The difference between stumbling blocks and stepping stones is how you use them.
Take a moment and think about your life – what were the most transforming moments? What particular circumstances in your life have shaped you in a positive way? Are there moments you wish you could erase?
There are so many things that shape who we are – people we meet, accomplishes we make, places we travel, new experiences we have, books we read. And yet, there are some moments in our lives, so full of heartache and pain, where we find ourselves stumbling to make sense of the world. I would wager that these difficult and confusing seasons play a massive role in expanding who we are as people. Defining us and setting us on a new and better path.
Tragedy and difficult circumstances have a way of making one step back and look squarely at life. When your whole world feels shaken, and you don’t know up from down, you are forced to think about life in a way that you don’t when everything is going according to plan.
The saying is so familiar, it has become cliché ‘When life hands you lemons, make lemonade”
It sounds cute and slightly Pollyannaish but the reality is, when life deals us difficult circumstances, we have a choice in how we will react. In truth, it is our reaction that shapes us, more than the circumstance. A simple example is a traffic jam. One driver may become livid and angry, and the rest of his day is destroyed because he is late for work, where another driver, in the same traffic jam with the same delay may happily read a book or sing along to the music on the radio. The same circumstance has occurred, but the effect it has on the individual is really up to the individual.
I read an article not long ago that outlined an interview where people were asked to define the best, and most transforming moments of their lives. One would expect such answers as “The day I got married”, “When I won the lottery”, etc. When in actuality, heart-wrenching circumstances such as divorce or losing a loved one were often listed as the most transforming. Difficult circumstances have a way of pushing us into a new phase of self-discovery, pushing us to look carefully at our lives – who we are and who we want to be.

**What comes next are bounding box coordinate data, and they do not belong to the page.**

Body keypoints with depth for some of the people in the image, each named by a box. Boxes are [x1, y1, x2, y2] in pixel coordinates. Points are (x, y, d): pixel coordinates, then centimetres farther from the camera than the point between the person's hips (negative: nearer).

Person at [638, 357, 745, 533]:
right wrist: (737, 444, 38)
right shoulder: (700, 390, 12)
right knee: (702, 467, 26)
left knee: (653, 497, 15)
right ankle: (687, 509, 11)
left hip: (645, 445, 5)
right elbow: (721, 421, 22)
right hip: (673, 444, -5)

Being Canadian, I can’t help but think of Terry Fox. Terry Fox was diagnosed with cancer in his knee and ended up having his leg amputated. Being an athlete, this was clearly devastating. The night before his surgery, he read about Dick Traum, who was the first amputee to run the New York Marathon. Terry Fox was frustrated with the lack of funding available for cancer research, and in his heart he devised a secret plan to run the length of Canada, in hopes to raise cancer awareness. In 1979 he ran his first marathon with one leg, running through incredible physical pain and mental anguish. He came in last place, but was greeted at the finishing line with tears and applause.
It was at this point that he shared his dream with his mom, expecting her enthusiastic support. Instead, she discouraged him. Terry responded “I thought you would be one of the first people to believe in me” and instead she was the first to let him down. Yet he followed his dream. The story of his run is both inspiring and tear-jerking, but suffice it to say he was forced to abandon his run, after 143 days and 5,373km (3,339 miles), when cancer took over his lungs. At his death, it was said, “We do not think of him as one who was defeated by misfortune but as one who inspired us with the example of the triumph of the human spirit over adversity”
Each of us has within us the ability to triumph over adversity. To dream, and dream big, and then to pursue those dreams no matter what obstacles stand in our way. To use difficult times as a crossroad, to reassess where we are and where we want to be in life.
If you don’t like something change it; if you can’t change it, change the way you think about it.